New York State Court of Claims

New York State Court of Claims

ORTLIEB v. THE STATE OF NEW YORK, #2004-015-591, Claim No. 105460


Case Information

Claimant short name:
Footnote (claimant name) :

Footnote (defendant name) :

Third-party claimant(s):

Third-party defendant(s):

Claim number(s):
Motion number(s):

Cross-motion number(s):

Claimant's attorney:
Setright & Longstreet, LLPBy: Michael J. Longstreet, Esquire
Defendant's attorney:
Honorable Eliot Spitzer, Attorney General
By: Congdon, Flaherty, O'Callaghan, Reid, Donlon, Travis & FishlingerJames J. Leyden, Esquire, appearing
Third-party defendant's attorney:

Signature date:
February 11, 2004
Saratoga Springs

Official citation:

Appellate results:

See also (multicaptioned case)

The trial of the above captioned matter was bifurcated by Order of the Court dated June 27, 2003 and this decision addresses only the issue of liability.

The facts surrounding the incident in which claimant was injured are not controverted. On November 14, 2000 claimant was employed by Syracuse Constructors, Inc. as a pipe layer engaged in the installation of a water pipeline for the Town of Malone. At approximately 1:15 p.m. claimant was in a trench running parallel to State Route 11 east of its junction with County Route 24 when a twenty foot section of pipe weighing approximately 850 pounds rolled into the trench striking the claimant and causing injury.

Claimant alleged liability against the State of New York as owner of the construction site pursuant to Labor Law § 240 (1). Prior to trial claimant moved for partial summary judgment on the issue of liability but the motion was denied due to claimant's failure to offer proof that the subject accident occurred on land owned by the State or within the State's right of way. Absent such proof the Court found that it was unable to determine the State's liability pursuant to Labor Law § 240 (1) as a matter of law.

At the liability trial held on December 16, 2003 various exhibits were offered and received in evidence including a survey map of the area, an aerial photograph and a photocopy of a New York State Department of Transportation (DOT) highway work permit authorizing water main installation work within the right of way along State Route 11. Claimant was called as the sole witness and testified to the happening of the accident. Specifically, he testified that on the morning of the accident he and his fellow employees, as part of a pipe stringing operation, had placed the subject pipe at the top of an earthen incline and shored it in place with a one foot section of 4" x 4" lumber and a rock. That afternoon claimant was working in the trench when the pipe rolled down the incline and into the trench where it struck the claimant.

Claimant described the trench as running parallel to State Route 11 and located 20 - 30 feet from the white pavement stripe as shown in various photographs received in evidence. He further testified that State inspectors were present at the site of the water main installation on a regular basis to ensure that the contractor was not digging too close to the highway.

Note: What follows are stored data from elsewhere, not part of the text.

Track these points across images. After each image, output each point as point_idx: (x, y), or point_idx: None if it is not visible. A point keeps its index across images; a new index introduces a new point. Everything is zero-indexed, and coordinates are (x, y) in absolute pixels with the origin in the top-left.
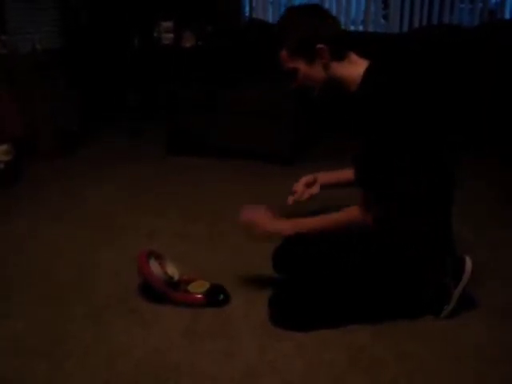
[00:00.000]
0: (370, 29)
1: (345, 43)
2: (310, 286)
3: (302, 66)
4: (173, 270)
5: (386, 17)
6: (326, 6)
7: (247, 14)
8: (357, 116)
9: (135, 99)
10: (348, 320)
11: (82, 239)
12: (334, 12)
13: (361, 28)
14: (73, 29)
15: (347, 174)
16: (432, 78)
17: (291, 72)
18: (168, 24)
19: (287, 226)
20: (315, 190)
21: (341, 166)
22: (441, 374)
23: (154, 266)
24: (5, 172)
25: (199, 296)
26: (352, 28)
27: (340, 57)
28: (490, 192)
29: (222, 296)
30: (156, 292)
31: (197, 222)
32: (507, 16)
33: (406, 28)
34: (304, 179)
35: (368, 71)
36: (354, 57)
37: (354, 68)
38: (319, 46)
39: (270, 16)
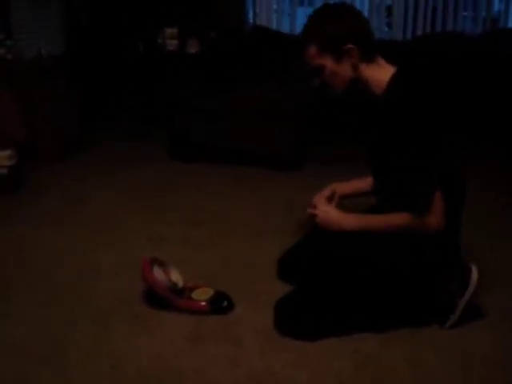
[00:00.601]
0: (374, 36)
1: (374, 46)
2: (317, 294)
3: (329, 64)
4: (177, 277)
5: (389, 24)
6: None
7: (251, 21)
8: (381, 119)
9: (137, 103)
10: (355, 328)
11: (84, 243)
12: None
13: None
14: (77, 34)
15: (363, 182)
16: (444, 83)
17: (317, 68)
18: (172, 30)
19: (350, 223)
20: (334, 204)
21: (342, 168)
22: (449, 381)
23: (158, 273)
24: (8, 177)
25: (203, 303)
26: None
27: (368, 58)
28: (490, 192)
29: (225, 303)
30: (160, 299)
31: (199, 227)
32: (510, 24)
33: (409, 36)
34: (324, 194)
35: (396, 77)
36: (381, 61)
37: (382, 72)
38: (349, 45)
39: (274, 23)
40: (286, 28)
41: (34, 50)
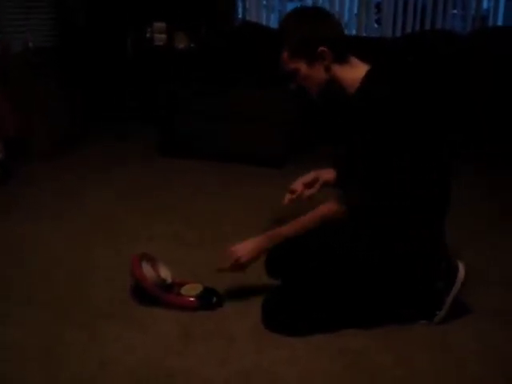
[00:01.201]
0: (363, 33)
1: (346, 46)
2: (303, 290)
3: (302, 67)
4: (166, 273)
5: (378, 21)
6: None
7: (240, 16)
8: (352, 117)
9: (134, 102)
10: (342, 324)
11: (80, 242)
12: None
13: (353, 32)
14: (67, 28)
15: None
16: (428, 81)
17: (292, 73)
18: (161, 25)
19: (262, 239)
20: (314, 190)
21: None
22: (439, 378)
23: (147, 269)
24: None
25: (192, 299)
26: (345, 32)
27: (341, 59)
28: (487, 196)
29: (214, 299)
30: (149, 295)
31: (194, 226)
32: (499, 22)
33: (398, 33)
34: (303, 179)
35: (368, 75)
36: (354, 60)
37: (355, 71)
38: (321, 48)
39: (264, 19)
40: (275, 24)
41: (21, 42)
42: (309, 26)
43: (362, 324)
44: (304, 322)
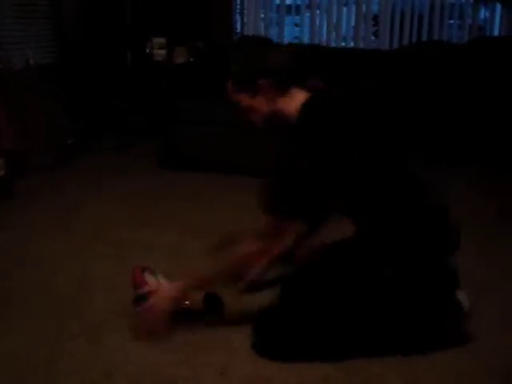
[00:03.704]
0: (361, 45)
1: (290, 78)
2: (303, 314)
3: (245, 99)
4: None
5: (376, 33)
6: (317, 22)
7: (238, 31)
8: (291, 144)
9: (130, 113)
10: (342, 356)
11: (79, 253)
12: (324, 28)
13: (351, 44)
14: (67, 44)
15: None
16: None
17: (237, 104)
18: (160, 40)
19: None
20: None
21: None
22: None
23: (149, 280)
24: None
25: (194, 308)
26: (342, 44)
27: (283, 91)
28: (489, 205)
29: (215, 304)
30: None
31: (194, 237)
32: (496, 32)
33: (396, 45)
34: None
35: (303, 105)
36: (297, 91)
37: (296, 102)
38: (262, 81)
39: (262, 32)
40: (274, 37)
41: (21, 59)
42: (251, 57)
43: (362, 353)
44: (298, 349)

On cross-examination the witness testified that at the time of the accident the only people in the immediate vicinity were claimant and Richard Burdick who was involved in excavating the trench with a trackhoe. Neither his supervising foreman, the project superintendent, nor the State inspector was present at the time of the accident. He further testified that he had been instructed by his foreman not to use a trench box in the excavation until after work involving a telephone wire had been completed.

At the conclusion of claimant's testimony both parties rested and stipulated on the record that the defendant's answer would be deemed amended to assert an offset pursuant to General Obligations Law § 15-108 as an affirmative defense.

The applicability of Labor Law § 240 (1) to the instant facts was addressed by the Appellate Division, Third Department in the companion matter of
Ortlieb v Town of Malone (307 AD2d 679) in which the Court affirmed a grant of summary judgment stating at p. 680:
[P]laintiff was exposed to an elevation-related hazard because his work site was positioned below the level where the pipe was secured and his injury was the result of "being struck by a falling object that was improperly hoisted or inadequately secured" (Ross v Curtis-Palmer Hydro-Elec. Co. [81 NY2d 494] supra at 501; see Van Eken v Consolidated Edison Co. of N.Y., 294 AD2d 352, 353; Orner v Port Auth. of N.Y. & N.J., 293 AD2d 517, 517-518; Outar v City of New York, 286 AD2d 671, 672-673; Panattoni v Inducon Park Assoc., 247 AD2d 823).
The Court finds similarly in this matter. The claimant has met his burden of showing defendant's ownership of the accident site, a contention not actively contradicted by the defendant. Claimant has also established that he was exposed to a gravity related risk and was injured in such a manner as to subject the defendant owner to liability under Labor Law § 240 (1). Absolute liability thus attaches requiring the entry of an interlocutory judgment against the defendant as to liability (
Zahn v Pauker, 107 AD2d 118).
Unless the parties agree to settle the matter and so advise the Court a trial on the issue of damages shall be scheduled as the Court calendar permits.

The Clerk shall enter an interlocutory judgment in accord with this decision.